» **YOUR INSTRUCTIONS**
Reading the records beneath this task, work out how many lines contain the word "Negative" and reply with only that number.

INPUT DATA below:

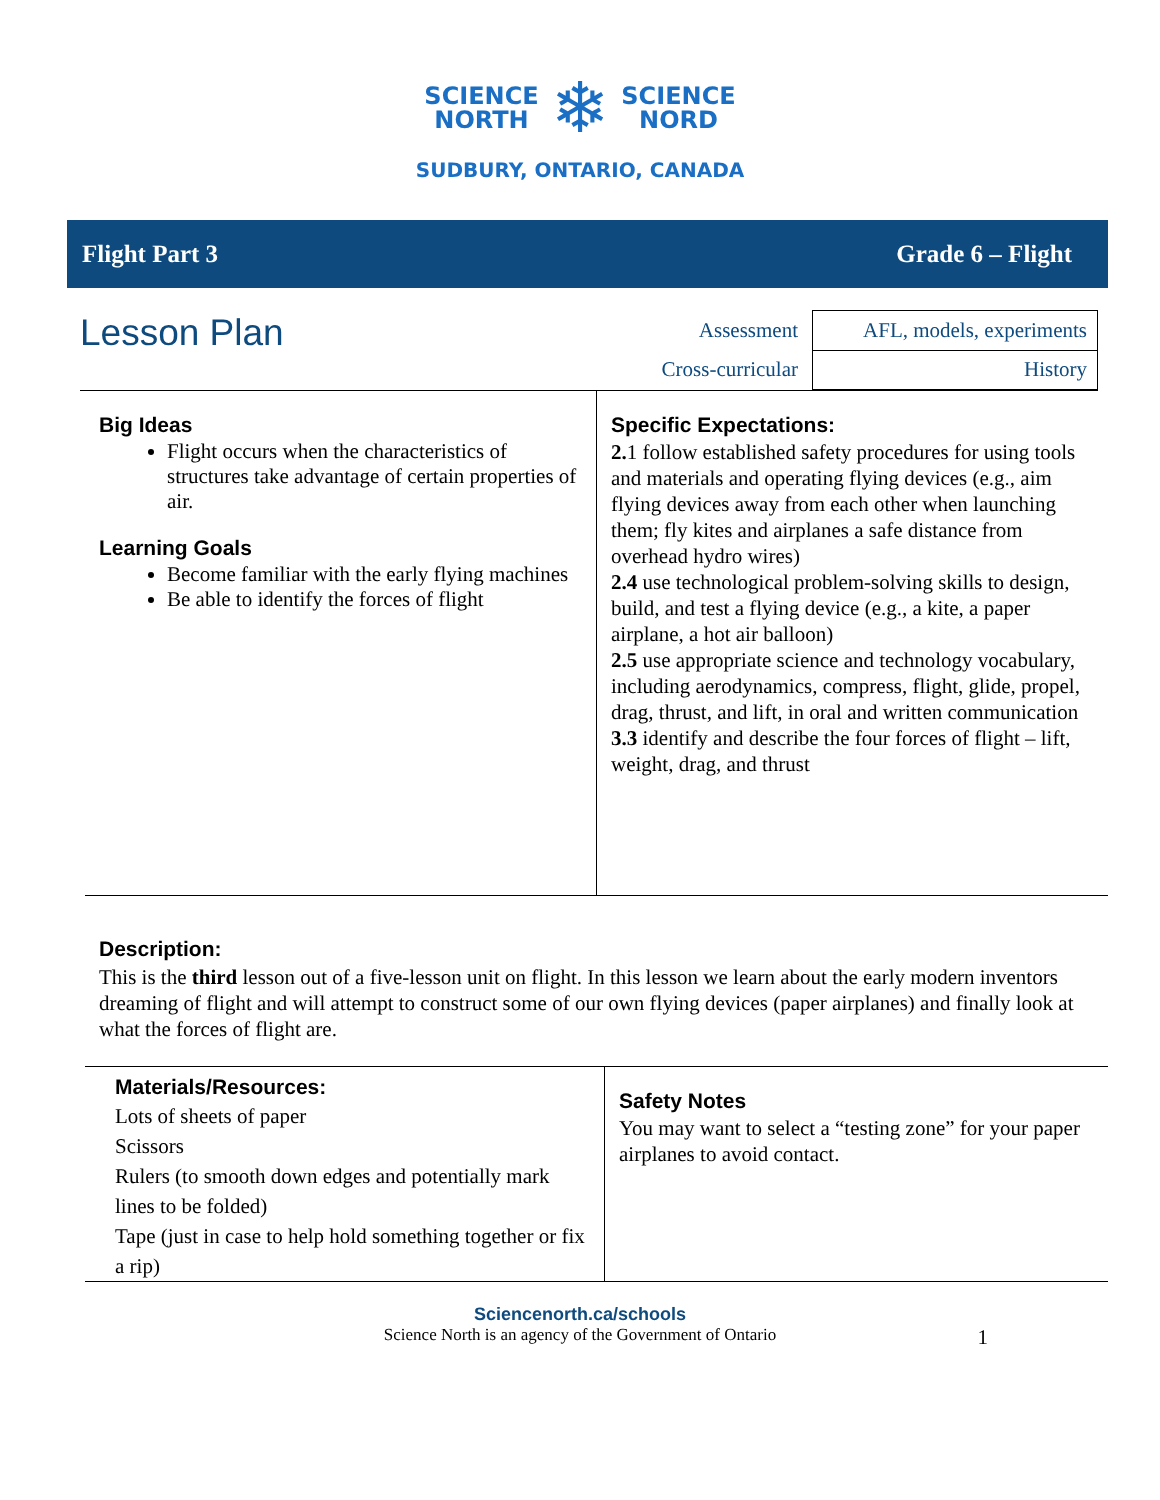SCIENCE
NORTH
❄
SCIENCE
NORD
SUDBURY, ONTARIO, CANADA
Flight Part 3 Grade 6 – Flight
Lesson Plan
| Assessment | AFL, models, experiments |
| Cross-curricular | History |
Big Ideas
Flight occurs when the characteristics of structures take advantage of certain properties of air.
Learning Goals
Become familiar with the early flying machines
Be able to identify the forces of flight
Specific Expectations:
2. 1 follow established safety procedures for using tools and materials and operating flying devices (e.g., aim flying devices away from each other when launching them; fly kites and airplanes a safe distance from overhead hydro wires)
2.4 use technological problem-solving skills to design, build, and test a flying device (e.g., a kite, a paper airplane, a hot air balloon)
2.5 use appropriate science and technology vocabulary, including aerodynamics, compress, flight, glide, propel, drag, thrust, and lift, in oral and written communication
3.3 identify and describe the four forces of flight – lift, weight, drag, and thrust
Description:
This is the third lesson out of a five-lesson unit on flight. In this lesson we learn about the early modern inventors dreaming of flight and will attempt to construct some of our own flying devices (paper airplanes) and finally look at what the forces of flight are.
Materials/Resources:
Lots of sheets of paper
Scissors
Rulers (to smooth down edges and potentially mark lines to be folded)
Tape (just in case to help hold something together or fix a rip)
Safety Notes
You may want to select a “testing zone” for your paper airplanes to avoid contact.
Sciencenorth.ca/schools
Science North is an agency of the Government of Ontario 1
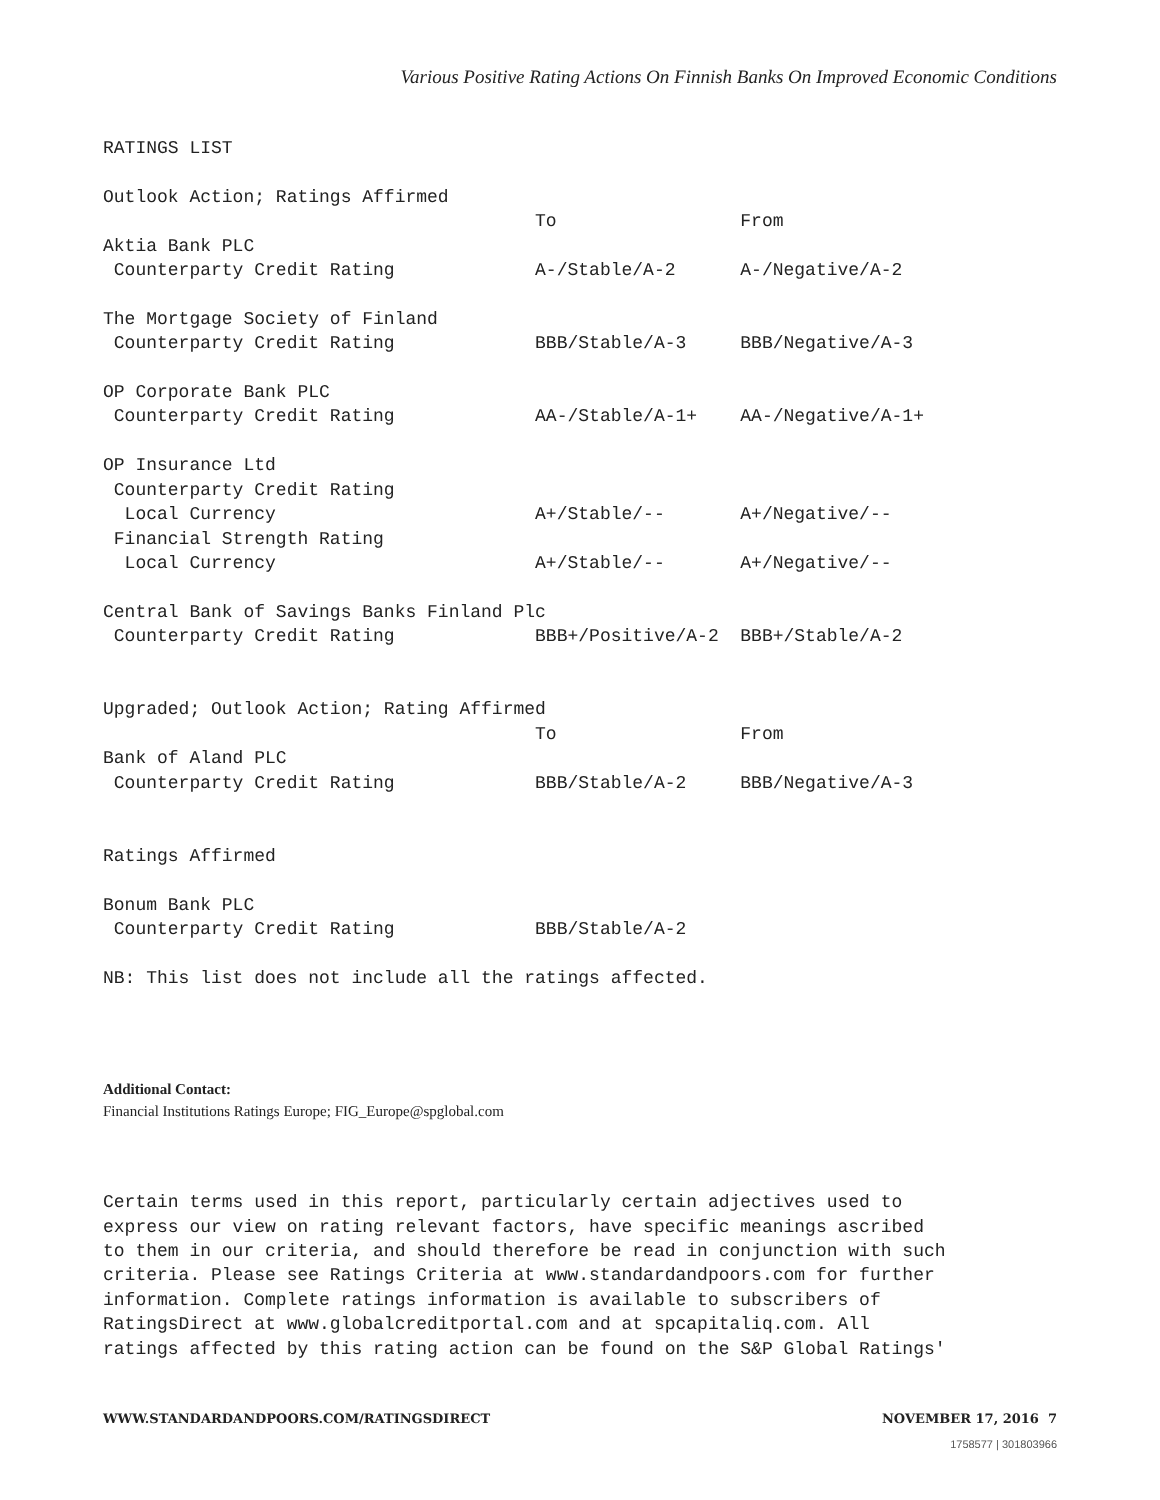Various Positive Rating Actions On Finnish Banks On Improved Economic Conditions
RATINGS LIST

Outlook Action; Ratings Affirmed
                                        To                 From
Aktia Bank PLC
 Counterparty Credit Rating             A-/Stable/A-2      A-/Negative/A-2

The Mortgage Society of Finland
 Counterparty Credit Rating             BBB/Stable/A-3     BBB/Negative/A-3

OP Corporate Bank PLC
 Counterparty Credit Rating             AA-/Stable/A-1+    AA-/Negative/A-1+

OP Insurance Ltd
 Counterparty Credit Rating
  Local Currency                        A+/Stable/--       A+/Negative/--
 Financial Strength Rating
  Local Currency                        A+/Stable/--       A+/Negative/--

Central Bank of Savings Banks Finland Plc
 Counterparty Credit Rating             BBB+/Positive/A-2  BBB+/Stable/A-2


Upgraded; Outlook Action; Rating Affirmed
                                        To                 From
Bank of Aland PLC
 Counterparty Credit Rating             BBB/Stable/A-2     BBB/Negative/A-3


Ratings Affirmed

Bonum Bank PLC
 Counterparty Credit Rating             BBB/Stable/A-2

NB: This list does not include all the ratings affected.
Additional Contact:
Financial Institutions Ratings Europe; FIG_Europe@spglobal.com
Certain terms used in this report, particularly certain adjectives used to
express our view on rating relevant factors, have specific meanings ascribed
to them in our criteria, and should therefore be read in conjunction with such
criteria. Please see Ratings Criteria at www.standardandpoors.com for further
information. Complete ratings information is available to subscribers of
RatingsDirect at www.globalcreditportal.com and at spcapitaliq.com. All
ratings affected by this rating action can be found on the S&P Global Ratings'
WWW.STANDARDANDPOORS.COM/RATINGSDIRECT NOVEMBER 17, 2016 7
1758577 | 301803966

End of INPUT DATA.

» **REPLY**
6